[[ Task material, beginning ]]

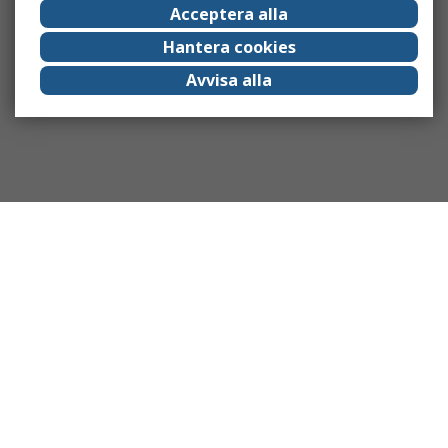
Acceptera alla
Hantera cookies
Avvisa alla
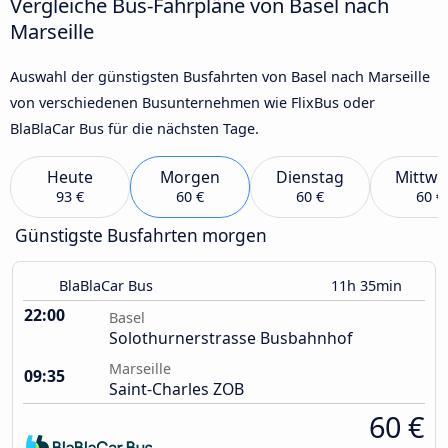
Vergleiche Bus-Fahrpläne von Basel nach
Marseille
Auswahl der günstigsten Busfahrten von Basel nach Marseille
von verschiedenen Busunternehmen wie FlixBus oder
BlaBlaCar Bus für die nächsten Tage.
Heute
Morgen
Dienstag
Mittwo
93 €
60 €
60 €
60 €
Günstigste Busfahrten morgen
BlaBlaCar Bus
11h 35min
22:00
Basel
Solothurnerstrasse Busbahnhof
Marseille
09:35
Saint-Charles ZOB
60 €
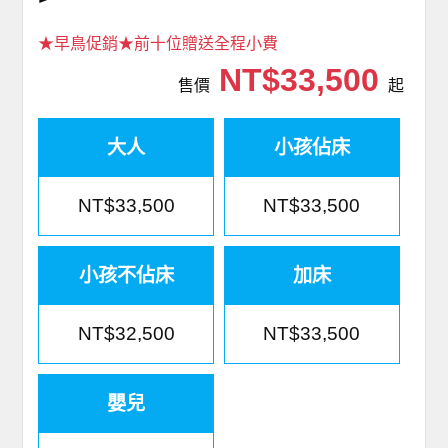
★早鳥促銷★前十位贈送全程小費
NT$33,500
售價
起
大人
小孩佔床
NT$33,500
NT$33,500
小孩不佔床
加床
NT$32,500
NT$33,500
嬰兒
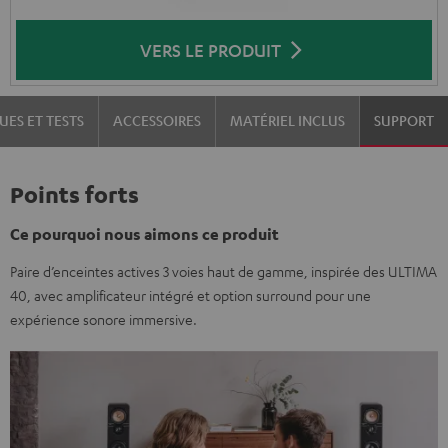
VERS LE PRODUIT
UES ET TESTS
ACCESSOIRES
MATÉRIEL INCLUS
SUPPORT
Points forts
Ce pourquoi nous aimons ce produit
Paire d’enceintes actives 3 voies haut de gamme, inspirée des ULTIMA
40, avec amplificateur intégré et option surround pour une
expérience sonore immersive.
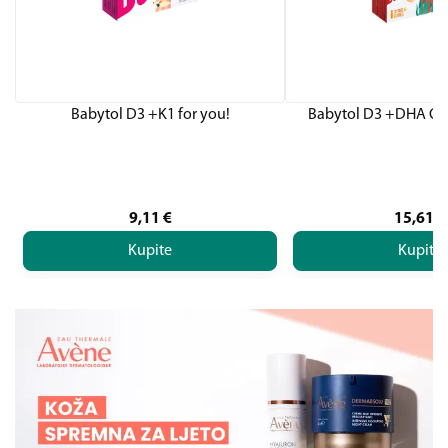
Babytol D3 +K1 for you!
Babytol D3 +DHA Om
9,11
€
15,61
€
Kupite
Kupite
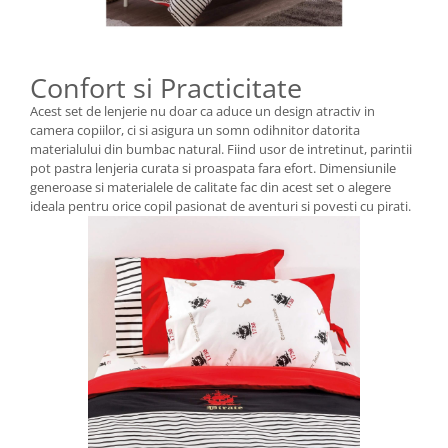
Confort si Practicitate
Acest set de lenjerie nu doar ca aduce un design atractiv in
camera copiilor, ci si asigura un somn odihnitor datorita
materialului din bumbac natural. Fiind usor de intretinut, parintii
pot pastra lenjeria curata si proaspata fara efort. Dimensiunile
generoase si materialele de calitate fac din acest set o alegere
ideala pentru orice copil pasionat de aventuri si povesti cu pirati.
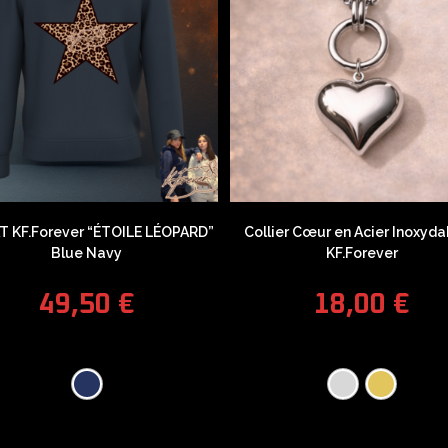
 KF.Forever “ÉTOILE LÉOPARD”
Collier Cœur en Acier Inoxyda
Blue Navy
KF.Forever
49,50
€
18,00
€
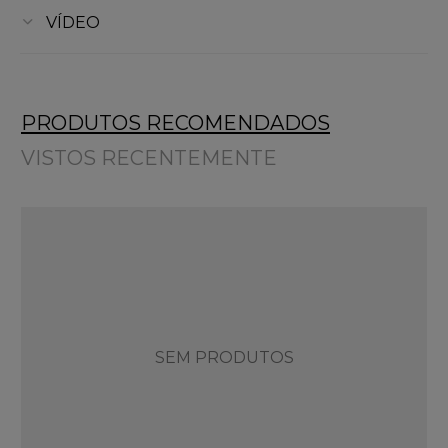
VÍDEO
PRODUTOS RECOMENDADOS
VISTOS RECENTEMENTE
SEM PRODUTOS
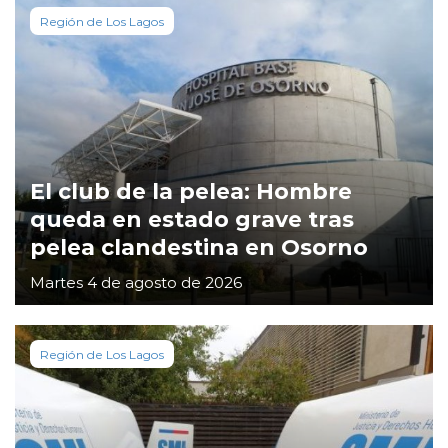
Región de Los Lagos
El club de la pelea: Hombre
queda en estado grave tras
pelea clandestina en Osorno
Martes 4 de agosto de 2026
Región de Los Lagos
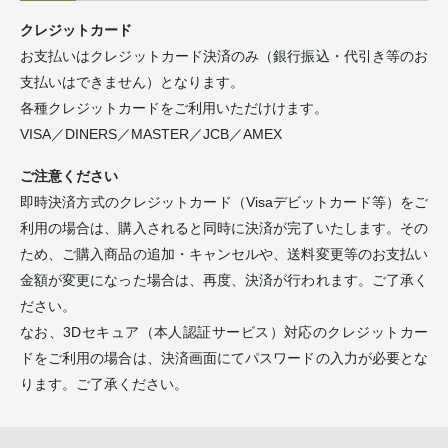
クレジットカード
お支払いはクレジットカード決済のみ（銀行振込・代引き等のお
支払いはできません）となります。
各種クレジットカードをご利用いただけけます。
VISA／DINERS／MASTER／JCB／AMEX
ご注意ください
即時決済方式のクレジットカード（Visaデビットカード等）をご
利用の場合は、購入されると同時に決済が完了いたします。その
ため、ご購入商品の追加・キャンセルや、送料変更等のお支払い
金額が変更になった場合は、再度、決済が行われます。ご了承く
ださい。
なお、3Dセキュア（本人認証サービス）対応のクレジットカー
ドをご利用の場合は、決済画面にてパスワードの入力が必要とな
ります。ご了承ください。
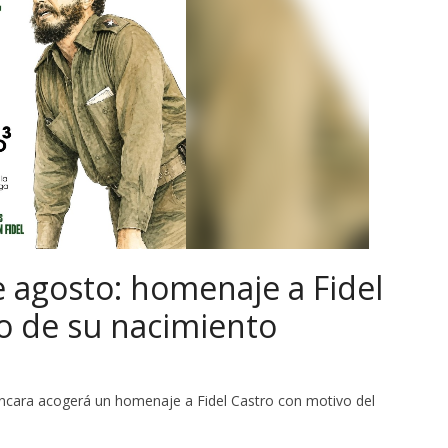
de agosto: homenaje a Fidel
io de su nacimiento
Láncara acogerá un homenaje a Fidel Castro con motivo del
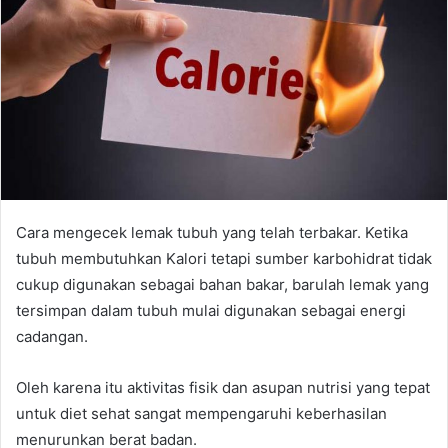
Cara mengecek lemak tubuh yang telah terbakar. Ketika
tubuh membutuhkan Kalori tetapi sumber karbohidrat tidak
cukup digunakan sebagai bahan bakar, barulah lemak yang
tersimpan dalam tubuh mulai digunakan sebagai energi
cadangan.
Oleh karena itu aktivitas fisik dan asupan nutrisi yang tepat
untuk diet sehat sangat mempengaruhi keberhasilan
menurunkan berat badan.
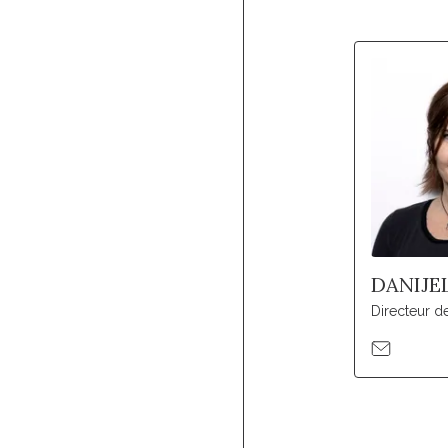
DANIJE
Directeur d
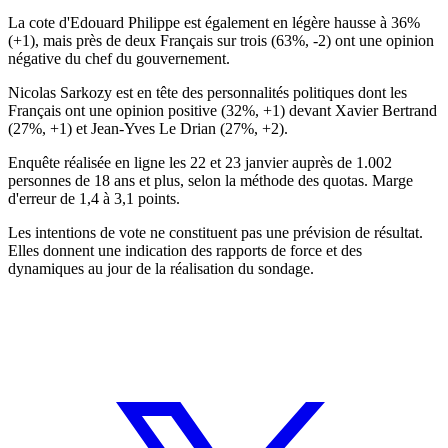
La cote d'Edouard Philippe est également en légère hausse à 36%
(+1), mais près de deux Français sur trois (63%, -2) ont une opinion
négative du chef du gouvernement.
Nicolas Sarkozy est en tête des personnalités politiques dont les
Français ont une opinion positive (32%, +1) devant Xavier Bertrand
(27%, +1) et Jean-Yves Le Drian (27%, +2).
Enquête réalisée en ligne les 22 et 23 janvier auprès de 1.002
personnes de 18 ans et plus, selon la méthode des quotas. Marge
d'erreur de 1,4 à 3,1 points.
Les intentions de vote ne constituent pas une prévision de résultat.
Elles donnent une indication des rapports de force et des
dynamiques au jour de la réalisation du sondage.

[[ Task material, end ]]
[[ Task material, beginning ]]

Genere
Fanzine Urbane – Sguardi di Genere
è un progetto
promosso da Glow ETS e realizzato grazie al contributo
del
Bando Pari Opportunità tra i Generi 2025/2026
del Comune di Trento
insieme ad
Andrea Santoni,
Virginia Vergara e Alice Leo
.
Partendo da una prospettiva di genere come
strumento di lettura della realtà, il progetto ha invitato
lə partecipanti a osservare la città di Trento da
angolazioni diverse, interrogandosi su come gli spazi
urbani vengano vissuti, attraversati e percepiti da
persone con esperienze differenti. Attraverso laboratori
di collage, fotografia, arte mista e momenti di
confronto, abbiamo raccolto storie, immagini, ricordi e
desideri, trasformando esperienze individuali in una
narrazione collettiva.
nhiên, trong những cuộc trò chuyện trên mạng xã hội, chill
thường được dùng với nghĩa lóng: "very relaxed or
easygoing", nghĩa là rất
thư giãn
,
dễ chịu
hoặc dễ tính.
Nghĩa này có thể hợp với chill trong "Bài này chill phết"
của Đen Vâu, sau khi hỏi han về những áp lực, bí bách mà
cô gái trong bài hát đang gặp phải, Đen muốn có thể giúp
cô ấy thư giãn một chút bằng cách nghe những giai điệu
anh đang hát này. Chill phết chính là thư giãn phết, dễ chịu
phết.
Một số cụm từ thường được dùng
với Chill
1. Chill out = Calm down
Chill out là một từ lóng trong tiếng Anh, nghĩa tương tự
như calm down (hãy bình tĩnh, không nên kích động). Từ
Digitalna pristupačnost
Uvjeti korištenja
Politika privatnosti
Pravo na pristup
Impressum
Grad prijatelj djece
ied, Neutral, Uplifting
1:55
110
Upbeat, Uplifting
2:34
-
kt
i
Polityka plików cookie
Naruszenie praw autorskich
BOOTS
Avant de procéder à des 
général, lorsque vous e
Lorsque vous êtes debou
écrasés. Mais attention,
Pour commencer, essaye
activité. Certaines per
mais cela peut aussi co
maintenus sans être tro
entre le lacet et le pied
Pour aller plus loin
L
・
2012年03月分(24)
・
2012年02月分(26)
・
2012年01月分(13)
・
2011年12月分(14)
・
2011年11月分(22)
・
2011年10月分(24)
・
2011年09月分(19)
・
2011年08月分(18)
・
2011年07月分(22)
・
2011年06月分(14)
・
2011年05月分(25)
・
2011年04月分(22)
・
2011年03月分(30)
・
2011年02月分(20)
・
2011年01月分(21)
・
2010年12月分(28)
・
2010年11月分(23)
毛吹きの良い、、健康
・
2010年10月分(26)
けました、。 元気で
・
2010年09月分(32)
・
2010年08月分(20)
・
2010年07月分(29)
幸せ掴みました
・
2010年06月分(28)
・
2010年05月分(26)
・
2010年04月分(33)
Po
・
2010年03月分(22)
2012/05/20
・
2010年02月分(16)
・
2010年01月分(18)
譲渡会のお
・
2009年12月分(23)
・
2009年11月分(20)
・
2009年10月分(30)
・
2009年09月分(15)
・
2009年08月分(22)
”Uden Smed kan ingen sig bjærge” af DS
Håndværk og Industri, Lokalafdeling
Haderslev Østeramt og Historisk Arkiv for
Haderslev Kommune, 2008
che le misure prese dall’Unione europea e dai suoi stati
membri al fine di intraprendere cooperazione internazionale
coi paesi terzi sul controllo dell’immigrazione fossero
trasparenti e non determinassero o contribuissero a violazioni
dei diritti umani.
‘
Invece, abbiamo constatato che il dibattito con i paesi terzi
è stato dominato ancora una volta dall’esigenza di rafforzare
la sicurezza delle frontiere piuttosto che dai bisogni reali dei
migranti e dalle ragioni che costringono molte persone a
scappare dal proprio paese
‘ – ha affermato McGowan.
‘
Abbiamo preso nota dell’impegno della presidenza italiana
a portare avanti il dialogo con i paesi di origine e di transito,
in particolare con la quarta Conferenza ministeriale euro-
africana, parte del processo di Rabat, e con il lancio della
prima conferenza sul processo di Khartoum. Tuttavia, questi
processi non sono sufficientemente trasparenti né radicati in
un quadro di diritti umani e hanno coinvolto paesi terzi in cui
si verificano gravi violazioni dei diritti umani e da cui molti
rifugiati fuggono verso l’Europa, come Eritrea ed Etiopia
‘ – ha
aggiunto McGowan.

[[ Task material, end ]]

• Problem description
In the records above, copy word for word the lines starting with the one that contains "Cara mengecek lemak" and going on through the one that contains "Directeur d", and leave any picture out of your answer.

• Output for this task
Cara mengecek lemak tubuh yang telah terbakar. Ketika
tubuh membutuhkan Kalori tetapi sumber karbohidrat tidak
cukup digunakan sebagai bahan bakar, barulah lemak yang
tersimpan dalam tubuh mulai digunakan sebagai energi
cadangan.
Oleh karena itu aktivitas fisik dan asupan nutrisi yang tepat
untuk diet sehat sangat mempengaruhi keberhasilan
menurunkan berat badan.
DANIJE
Directeur d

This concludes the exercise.